* **Records supplied**:

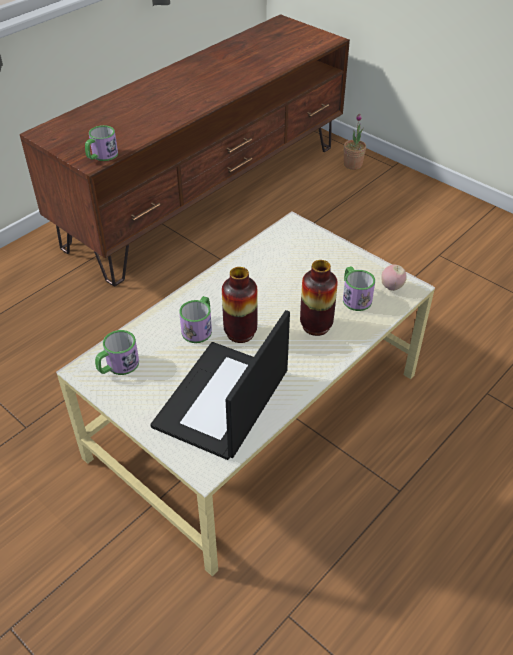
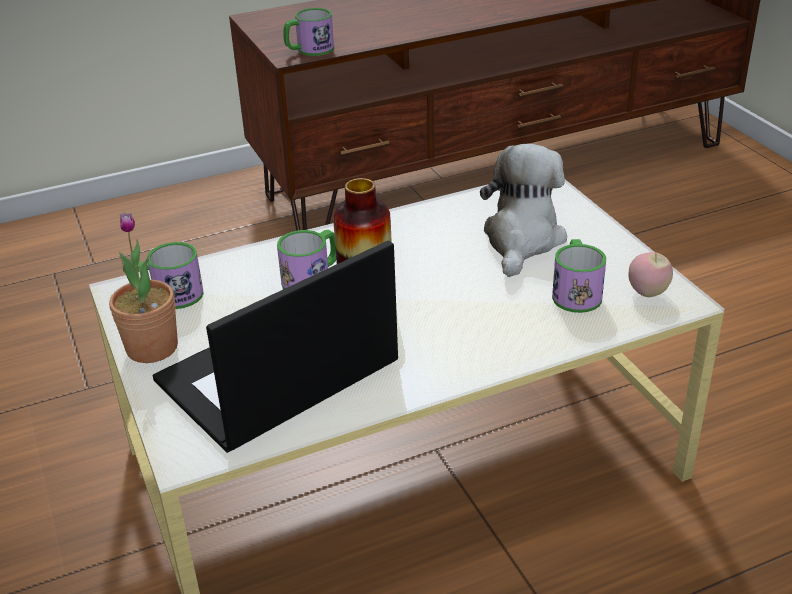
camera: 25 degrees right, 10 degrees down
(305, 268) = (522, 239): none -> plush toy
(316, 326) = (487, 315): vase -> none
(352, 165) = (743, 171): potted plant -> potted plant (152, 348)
--
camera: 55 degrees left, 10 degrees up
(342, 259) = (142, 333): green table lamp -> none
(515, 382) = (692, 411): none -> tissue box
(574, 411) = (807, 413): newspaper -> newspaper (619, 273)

* **Problem requirements**: Lines holding the string "none" are the answer; copy each one from the listing above.

* **Reply to the exercise**:
(305, 268) = (522, 239): none -> plush toy
(316, 326) = (487, 315): vase -> none
(342, 259) = (142, 333): green table lamp -> none
(515, 382) = (692, 411): none -> tissue box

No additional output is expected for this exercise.